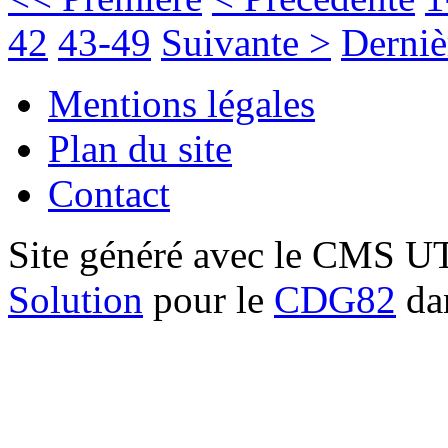
42
43-49
Suivante >
Derniè
Mentions légales
Plan du site
Contact
Site généré avec le CMS 
Solution
pour le
CDG82
dan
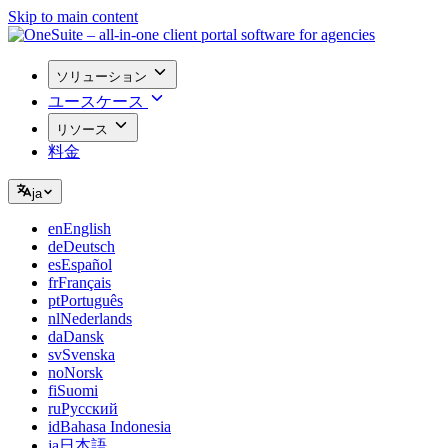
Skip to main content
ソリューション
ユースケース
リソース
料金
ja
en
English
de
Deutsch
es
Español
fr
Français
pt
Português
nl
Nederlands
da
Dansk
sv
Svenska
no
Norsk
fi
Suomi
ru
Русский
id
Bahasa Indonesia
ja
日本語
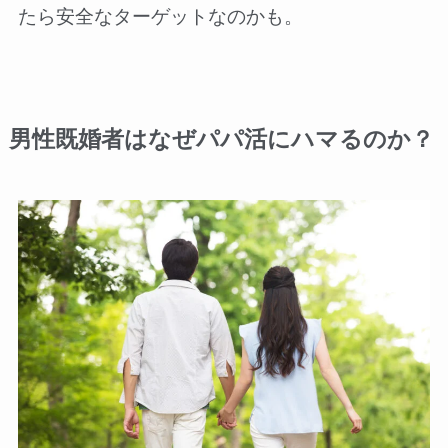
たら安全なターゲットなのかも。
男性既婚者はなぜパパ活にハマるのか？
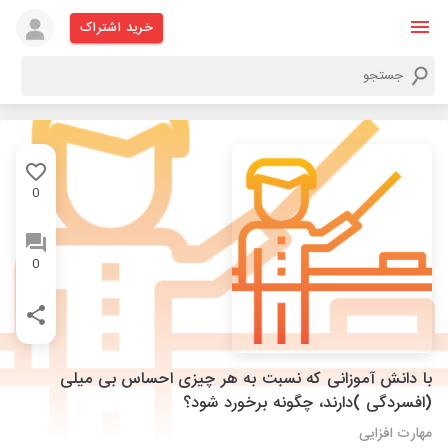
خرید اشتراک
0
0
با دانش آموزانی که نسبت به هر چیزی احساس بی میلی
(افسردگی )دارند، چگونه برخورد شود؟
مهارت افزایی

____

### TASK DETAILS
Please give back the material above exactly as written, pictures omitted.

### ANSWER BOX
42
43-49
Suivante >
Derniè
Mentions légales
Plan du site
Contact
Site généré avec le CMS 
Solution
pour le
CDG82
dan
Skip to main content
ソリューション
ユースケース
リソース
料金
ja
en
English
de
Deutsch
es
Español
fr
Français
pt
Português
nl
Nederlands
da
Dansk
sv
Svenska
no
Norsk
fi
Suomi
ru
Русский
id
Bahasa Indonesia
ja
日本語
たら安全なターゲットなのかも。
男性既婚者はなぜパパ活にハマるのか？
خرید اشتراک
0
0
با دانش آموزانی که نسبت به هر چیزی احساس بی میلی
(افسردگی )دارند، چگونه برخورد شود؟
مهارت افزایی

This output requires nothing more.